As Drum noted, some lack the context to evaluate information or separate out conspiracy nuts or assorted crackpots. They can’t distinguish expertise from pseudo-expertise and sometimes statements by various authority figures only adds to their paranoia. It’s a puzzle, not limited to the US. And it can at times affect the highly educated, though I have to assume/hope that English majors are more susceptible than STEM folks.
I’m sorry, I’m really not trying to be a pain in the ass here. But I just cannot parse this post. Could you try rephrasing it, so I don’t end up creating a strawman to argue against?
Do you just not get that the effectiveness of the vaccine in your child, in your child’s friends, and in the children of your friends and relatives depends in part on the herd immunity that is only developed when the vast majority of the population is vaccinated?
I will try.
As is typical, my own child’s well-being and safety is more important to me than than the well-being of all other children.
Next in the hierarchy are other children that I know and care about.
Third are children that are complete strangers.

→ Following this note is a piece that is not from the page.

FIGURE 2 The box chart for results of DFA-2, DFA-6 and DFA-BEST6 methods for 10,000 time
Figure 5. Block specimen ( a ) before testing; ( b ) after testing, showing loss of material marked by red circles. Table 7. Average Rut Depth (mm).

Of course I get the most control over the safety of my own child. I can bolt my TV to the wall properly and get vaccinations. If I’m extremely concerned, I can even get titers done for some diseases to confirm immunity and get extra boosters accordingly.

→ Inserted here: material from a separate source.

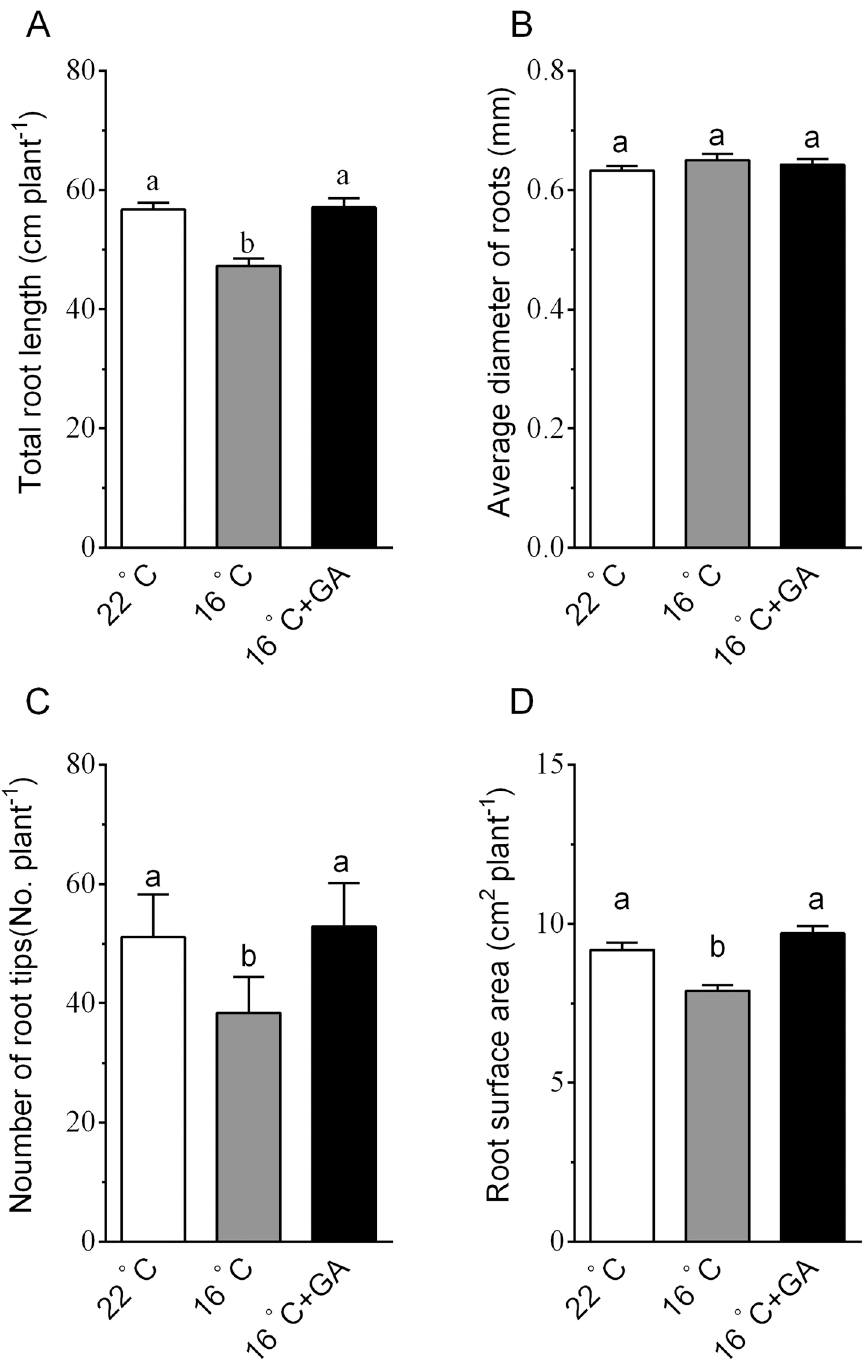
Fig 2. Effects of suboptimal T r and GA on root morphological parameters of cucumber seedlings. (A) Total root length of cucumber seedlings. (B) Average diameter of roots of cucumber seedlings. (C) Number of root tips of cucumber seedlings. (D) Root surface area of cucumber seedlings. 10-day-old seedlings were transferred to 16°C T r conditions in the presence or absence of exogenous 5 μ M GA for 5 d. Data are means ± se. Different letters on the top of column indicate significant differences ( P < 0 . 05 , n = 6).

I have little say in the safety of the next tier, but I can attempt to exert some influence or help bolt TVs to the wall.
The third tier children, children that are strangers… Well, I’d rather none die, of course, but if I happen to see on the news or whatever that a tot has died, what’s it to me if he died from measles because he was infected by an unvaccinated child even though he was vaccinated himself or if he was smashed by an unsecured TV? As far as I’m concerned, both deaths should have been preventable, but actually the TV smashing death was actually more preventable, since people don’t put up such a fuss about how attaching the TV to the wall might harm their child, so we ought to be able to at least cut down on THOSE deaths, because who is even fighting against it? Instead, they apparently increase drastically every year.
In both cases, a random child has died because of an adult’s negligence. Neither child was property, but a person unto themselves. I don’t care more about protecting the vaccinated child than unvaccinated children.
Do you not get that your proposed methods (the full of lies Dr. Sears’s schedule and advertising) are both ineffective and likely to do nothing more than increase the number of anti-vaxers?